- **What is expected**
Return, word for word, only the lines of the data below that lie between the line with "I am a freshman" and the line with "our and psychological", those two lines included.

══ Records for this task ══

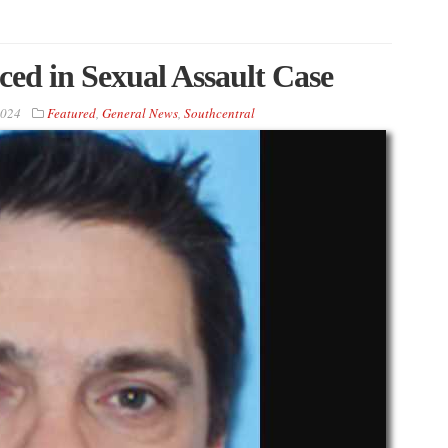
ed in Sexual Assault Case
2024
Featured
,
General News
,
Southcentral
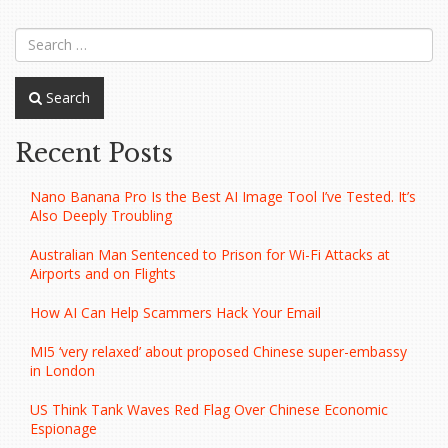
navigation
Search
Recent Posts
Nano Banana Pro Is the Best AI Image Tool I’ve Tested. It’s
Also Deeply Troubling
Australian Man Sentenced to Prison for Wi-Fi Attacks at
Airports and on Flights
How AI Can Help Scammers Hack Your Email
MI5 ‘very relaxed’ about proposed Chinese super-embassy
in London
US Think Tank Waves Red Flag Over Chinese Economic
Espionage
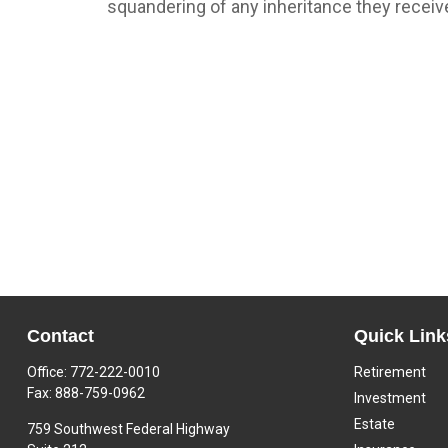
squandering of any inheritance they receiv
Contact
Quick Link
Office:
772-222-0010
Retirement
Fax:
888-759-0962
Investment
Estate
759 Southwest Federal Highway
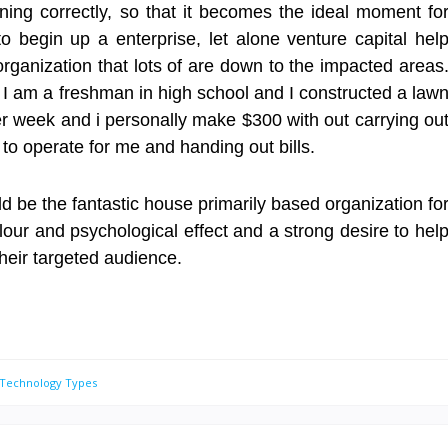
ning correctly, so that it becomes the ideal moment fo
o begin up a enterprise, let alone venture capital hel
anization that lots of are down to the impacted areas
 I am a freshman in high school and I constructed a law
r week and i personally make $300 with out carrying ou
 to operate for me and handing out bills.
 be the fantastic house primarily based organization fo
our and psychological effect and a strong desire to hel
their targeted audience.
 Technology Types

═══

- **The completed task**
 I am a freshman in high school and I constructed a law
r week and i personally make $300 with out carrying ou
 to operate for me and handing out bills.
 be the fantastic house primarily based organization fo
our and psychological effect and a strong desire to hel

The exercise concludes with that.